Joe’s Sunday Dinner Recipes
Bruce Von Stiers
Joe Fitzpatrick is a real estate agent. He also has a membership in a Washington state trucking association. But his passion is for cooking. That passion led to family Sunday dinners that were a treasure to his wife and children. And finally, with some coaxing from them, Joe decided to put some of his better recipes into a cookbook.
That resulting cookbook is called Strictly Sundays. This soft covered book has 146 pages and has full-color photos of the recipe results. Joe touts his unofficial title of The Blue Collar Gourmet in the author credits.
Joe begins the book with appetizers. He offers up some of the standard pre-dinner fare of guacamole, crab cakes and spicy wings. But an unusual recipe is for Mustard Seed Pancakes With Smoked Salmon and Caviar. It uses Bisquick, Dijon mustard, a couple of tablespoons of mustard seeds, milk and lemon juice for the pancake batter. Once cooked, the pancakes are topped with caviar, smoked salmon, sour cream and a bit of chopped red onion and dill.

Information supplied:
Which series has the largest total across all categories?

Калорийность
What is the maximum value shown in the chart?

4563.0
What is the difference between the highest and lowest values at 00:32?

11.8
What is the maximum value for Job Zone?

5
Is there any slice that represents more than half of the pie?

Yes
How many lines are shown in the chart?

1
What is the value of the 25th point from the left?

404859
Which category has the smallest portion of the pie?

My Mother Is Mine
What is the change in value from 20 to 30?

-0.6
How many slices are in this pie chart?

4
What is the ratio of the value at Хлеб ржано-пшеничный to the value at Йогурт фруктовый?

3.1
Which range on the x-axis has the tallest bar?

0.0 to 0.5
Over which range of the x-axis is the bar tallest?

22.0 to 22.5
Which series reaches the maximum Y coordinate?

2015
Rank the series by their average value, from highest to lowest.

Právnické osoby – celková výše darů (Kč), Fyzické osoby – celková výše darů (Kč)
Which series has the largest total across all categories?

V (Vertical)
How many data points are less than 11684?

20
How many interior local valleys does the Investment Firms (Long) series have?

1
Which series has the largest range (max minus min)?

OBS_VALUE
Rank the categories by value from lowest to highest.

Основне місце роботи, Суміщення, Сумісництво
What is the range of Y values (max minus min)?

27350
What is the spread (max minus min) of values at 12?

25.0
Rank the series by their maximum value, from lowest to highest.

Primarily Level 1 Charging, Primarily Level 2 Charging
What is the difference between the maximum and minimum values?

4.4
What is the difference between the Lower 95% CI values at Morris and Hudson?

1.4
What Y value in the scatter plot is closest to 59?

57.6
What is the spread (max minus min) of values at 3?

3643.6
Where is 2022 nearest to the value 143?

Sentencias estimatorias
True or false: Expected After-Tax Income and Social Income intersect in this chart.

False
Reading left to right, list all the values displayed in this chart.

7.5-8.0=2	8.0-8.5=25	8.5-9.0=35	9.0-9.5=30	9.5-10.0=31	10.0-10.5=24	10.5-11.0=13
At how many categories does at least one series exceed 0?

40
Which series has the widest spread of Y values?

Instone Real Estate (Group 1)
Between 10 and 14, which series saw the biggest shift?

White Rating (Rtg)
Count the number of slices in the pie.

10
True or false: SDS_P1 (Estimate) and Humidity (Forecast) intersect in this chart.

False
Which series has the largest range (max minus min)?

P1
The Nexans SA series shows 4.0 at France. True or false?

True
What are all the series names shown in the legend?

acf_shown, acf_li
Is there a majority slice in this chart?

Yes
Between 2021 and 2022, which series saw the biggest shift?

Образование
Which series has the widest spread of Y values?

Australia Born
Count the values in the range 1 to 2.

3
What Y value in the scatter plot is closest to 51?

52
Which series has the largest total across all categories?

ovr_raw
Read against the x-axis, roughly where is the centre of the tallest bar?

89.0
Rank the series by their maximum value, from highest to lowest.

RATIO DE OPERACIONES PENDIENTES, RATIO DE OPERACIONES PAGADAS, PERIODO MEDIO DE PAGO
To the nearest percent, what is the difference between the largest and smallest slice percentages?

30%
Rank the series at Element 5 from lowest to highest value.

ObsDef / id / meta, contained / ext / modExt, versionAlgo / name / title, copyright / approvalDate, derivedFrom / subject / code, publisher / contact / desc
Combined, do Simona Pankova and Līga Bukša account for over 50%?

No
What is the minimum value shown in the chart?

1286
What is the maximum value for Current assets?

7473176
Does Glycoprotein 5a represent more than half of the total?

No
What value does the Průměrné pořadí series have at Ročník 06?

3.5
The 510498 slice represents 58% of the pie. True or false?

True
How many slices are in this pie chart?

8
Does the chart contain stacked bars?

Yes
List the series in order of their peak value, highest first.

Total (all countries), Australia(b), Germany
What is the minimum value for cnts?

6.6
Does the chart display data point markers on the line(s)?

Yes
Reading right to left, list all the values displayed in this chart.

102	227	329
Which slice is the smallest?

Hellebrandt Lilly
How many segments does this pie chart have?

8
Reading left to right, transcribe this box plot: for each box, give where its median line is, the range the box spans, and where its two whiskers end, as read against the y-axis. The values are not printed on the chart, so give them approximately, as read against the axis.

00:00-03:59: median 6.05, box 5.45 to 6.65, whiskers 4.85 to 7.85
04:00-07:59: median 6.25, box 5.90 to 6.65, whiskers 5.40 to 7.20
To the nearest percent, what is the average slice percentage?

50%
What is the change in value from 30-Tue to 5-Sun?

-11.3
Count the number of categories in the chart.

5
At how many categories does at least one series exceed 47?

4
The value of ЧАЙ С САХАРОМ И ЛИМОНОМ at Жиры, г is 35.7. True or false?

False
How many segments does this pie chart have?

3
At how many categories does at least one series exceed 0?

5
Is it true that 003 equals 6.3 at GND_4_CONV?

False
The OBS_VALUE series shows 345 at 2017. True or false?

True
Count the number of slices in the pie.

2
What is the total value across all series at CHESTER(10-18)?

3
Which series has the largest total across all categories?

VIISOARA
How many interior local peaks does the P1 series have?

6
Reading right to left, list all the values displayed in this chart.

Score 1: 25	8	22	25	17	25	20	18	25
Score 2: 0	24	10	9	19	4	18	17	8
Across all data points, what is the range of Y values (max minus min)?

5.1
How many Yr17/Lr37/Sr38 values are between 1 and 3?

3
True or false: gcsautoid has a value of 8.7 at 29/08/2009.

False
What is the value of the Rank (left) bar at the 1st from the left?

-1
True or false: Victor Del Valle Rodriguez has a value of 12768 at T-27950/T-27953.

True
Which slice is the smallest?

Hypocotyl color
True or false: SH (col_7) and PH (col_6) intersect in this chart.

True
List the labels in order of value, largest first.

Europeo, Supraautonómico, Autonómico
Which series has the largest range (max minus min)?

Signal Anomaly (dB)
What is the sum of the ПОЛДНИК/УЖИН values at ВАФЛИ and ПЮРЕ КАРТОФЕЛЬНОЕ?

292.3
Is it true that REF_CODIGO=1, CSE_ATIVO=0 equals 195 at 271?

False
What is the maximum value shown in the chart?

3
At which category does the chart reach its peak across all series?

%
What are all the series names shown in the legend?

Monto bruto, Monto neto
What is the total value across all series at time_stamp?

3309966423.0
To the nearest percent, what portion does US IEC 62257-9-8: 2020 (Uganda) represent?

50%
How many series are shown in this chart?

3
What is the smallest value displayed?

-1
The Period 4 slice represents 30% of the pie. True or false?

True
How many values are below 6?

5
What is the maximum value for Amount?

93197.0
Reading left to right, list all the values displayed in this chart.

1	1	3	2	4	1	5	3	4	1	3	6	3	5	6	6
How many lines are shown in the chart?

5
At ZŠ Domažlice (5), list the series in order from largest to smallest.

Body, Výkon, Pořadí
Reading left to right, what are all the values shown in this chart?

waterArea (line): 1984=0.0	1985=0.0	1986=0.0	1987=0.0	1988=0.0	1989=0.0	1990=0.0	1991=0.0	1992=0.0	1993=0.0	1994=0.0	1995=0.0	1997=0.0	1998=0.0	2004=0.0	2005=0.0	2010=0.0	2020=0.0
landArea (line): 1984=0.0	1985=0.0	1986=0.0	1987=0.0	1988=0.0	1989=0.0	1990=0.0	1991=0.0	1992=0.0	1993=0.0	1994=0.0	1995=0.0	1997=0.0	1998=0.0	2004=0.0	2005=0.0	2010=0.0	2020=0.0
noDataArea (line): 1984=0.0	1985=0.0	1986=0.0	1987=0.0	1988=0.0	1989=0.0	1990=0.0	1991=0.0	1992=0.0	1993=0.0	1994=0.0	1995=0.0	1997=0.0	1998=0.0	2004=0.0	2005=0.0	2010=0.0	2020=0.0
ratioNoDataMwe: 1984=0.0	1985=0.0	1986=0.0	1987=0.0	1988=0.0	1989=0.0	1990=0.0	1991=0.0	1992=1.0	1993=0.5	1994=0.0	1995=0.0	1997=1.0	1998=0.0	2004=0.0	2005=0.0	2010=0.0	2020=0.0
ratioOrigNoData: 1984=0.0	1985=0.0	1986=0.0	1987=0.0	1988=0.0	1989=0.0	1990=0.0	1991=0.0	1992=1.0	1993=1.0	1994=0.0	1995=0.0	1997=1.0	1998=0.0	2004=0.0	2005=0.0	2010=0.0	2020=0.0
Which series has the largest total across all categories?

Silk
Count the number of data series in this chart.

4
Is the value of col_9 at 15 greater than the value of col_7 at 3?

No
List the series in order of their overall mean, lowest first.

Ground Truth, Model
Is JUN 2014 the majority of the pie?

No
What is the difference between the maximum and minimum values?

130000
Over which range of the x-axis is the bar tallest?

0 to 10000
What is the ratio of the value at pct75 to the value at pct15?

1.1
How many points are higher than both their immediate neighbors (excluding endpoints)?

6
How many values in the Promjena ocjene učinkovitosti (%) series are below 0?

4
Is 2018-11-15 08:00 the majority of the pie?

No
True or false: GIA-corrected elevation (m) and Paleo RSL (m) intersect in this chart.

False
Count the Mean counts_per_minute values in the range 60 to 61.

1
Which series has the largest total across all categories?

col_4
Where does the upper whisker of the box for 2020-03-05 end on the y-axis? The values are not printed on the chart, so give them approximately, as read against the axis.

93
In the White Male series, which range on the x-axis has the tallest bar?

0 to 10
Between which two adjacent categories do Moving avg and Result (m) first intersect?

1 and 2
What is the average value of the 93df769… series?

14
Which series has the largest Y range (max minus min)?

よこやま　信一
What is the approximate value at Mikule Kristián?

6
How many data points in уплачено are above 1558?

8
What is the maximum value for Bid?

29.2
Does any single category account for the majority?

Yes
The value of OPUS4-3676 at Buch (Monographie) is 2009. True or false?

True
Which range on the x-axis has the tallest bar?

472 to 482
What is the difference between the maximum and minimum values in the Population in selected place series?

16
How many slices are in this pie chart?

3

Task directions:
Can you reproduce the review of Joe Fitzpatrick's cookbook above in full, word for word?

Exercise response:
Joe’s Sunday Dinner Recipes
Bruce Von Stiers
Joe Fitzpatrick is a real estate agent. He also has a membership in a Washington state trucking association. But his passion is for cooking. That passion led to family Sunday dinners that were a treasure to his wife and children. And finally, with some coaxing from them, Joe decided to put some of his better recipes into a cookbook.
That resulting cookbook is called Strictly Sundays. This soft covered book has 146 pages and has full-color photos of the recipe results. Joe touts his unofficial title of The Blue Collar Gourmet in the author credits.
Joe begins the book with appetizers. He offers up some of the standard pre-dinner fare of guacamole, crab cakes and spicy wings. But an unusual recipe is for Mustard Seed Pancakes With Smoked Salmon and Caviar. It uses Bisquick, Dijon mustard, a couple of tablespoons of mustard seeds, milk and lemon juice for the pancake batter. Once cooked, the pancakes are topped with caviar, smoked salmon, sour cream and a bit of chopped red onion and dill.